À la base, nous voulions tous voir Vomitory. Il était 16h, leur passage était programmé pour 19h, on était donc large d'autant que ce qu'il y avait entre ne me disait rien : Revenge, les Japonais d'Intestine Baalism (bon, sur ce coup j'ai déconné parce que j'en écoute en ce moment même et c'est très bon dans un registre plus mélodique), Mgla et Severe Torture. Il reste que lorsque nous avons pénétré la Main Stage, Vomitory lâchait son dernier accord. Conséquence immédiate : je ne me suis même pas arrêté et ai foncé à la Second Stage car, aujourd'hui, c'est Viscera Infest que je ne voulais pas manquer tant leur mélange de Brutal Death et de Goregrind est démentiel. Ce fut le chaos, avec notamment un batteur monstrueux et un mosh pit à la limite de la violence gratuite. Il doit y avoir des mecs qui poussent toute l'année de la fonte juste pour jouer les durs dans les pogos, la bière vole, les mecs tombent, c'est le bordel mais putain quelle prestation ! 40 minutes de pur carnage. Le reste de la soirée se passe à déconner aux bars de la salle, adieu Incantation et Prostitute Disfigurement, on fait quelques passages éclairs pour Deicide qui ne vaut le détour que lorsqu'il joue ses vieux titres et le festival se termine donc avec Naglfar, des Suédois pratiquant un Black Métal plutôt mélodique très (trop) proche de Dissection mais c'était quand même pas mal du tout pour clôturer ces trois jours.
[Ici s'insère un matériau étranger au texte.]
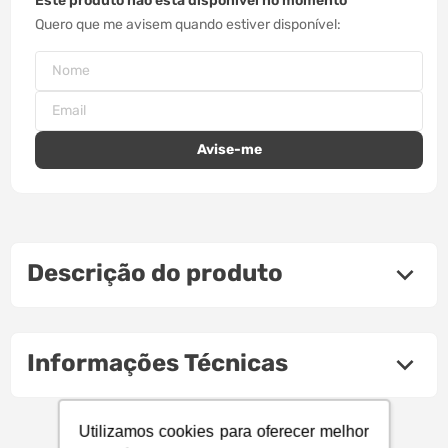
Este produto não está disponível no momento
Quero que me avisem quando estiver disponível
Descrição do produto
Informações Técnicas
Utilizamos cookies para oferecer melhor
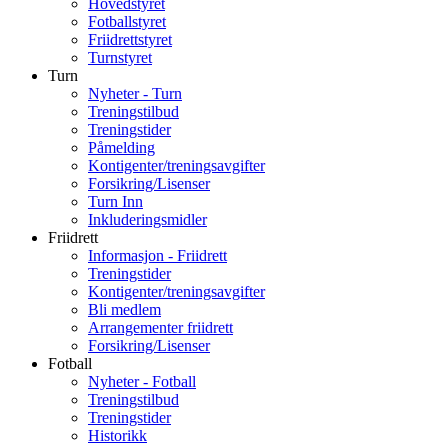
Hovedstyret
Fotballstyret
Friidrettstyret
Turnstyret
Turn
Nyheter - Turn
Treningstilbud
Treningstider
Påmelding
Kontigenter/treningsavgifter
Forsikring/Lisenser
Turn Inn
Inkluderingsmidler
Friidrett
Informasjon - Friidrett
Treningstider
Kontigenter/treningsavgifter
Bli medlem
Arrangementer friidrett
Forsikring/Lisenser
Fotball
Nyheter - Fotball
Treningstilbud
Treningstider
Historikk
Il reste que, comparé à l'année dernière, le bilan est mitigé. Déjà, du fait d'une scène en moins, il y avait moins de groupes. Une croix a donc été faite sur le Funeral Doom par exemple, de même que sur le pur Grind. Ensuite, les têtes d'affiche n'étaient pas au niveau. Electric Wizard, Tormentor, Deicide, si on compare avec Carcass, Emperor et At The Gates, c'est léger. Sans compter le fait qu'il y avait majoritairement des groupes de seconde division, bien moins intéressants que ceux de l'année passée. Enfin, il faudrait dire aux responsables lumières que foutre des stroboscopes à tout bout de champ, bah c'est chiant et ça casse la tête.
Pour le reste, ça reste un festival à taille humaine qui a l'avantage de se dérouler en intérieur et d'être situé en plein centre ville, très pratique pour sortir manger et boire un verre. Et puis il reste la bonne ambiance de la camaraderie. À refaire bien sûr.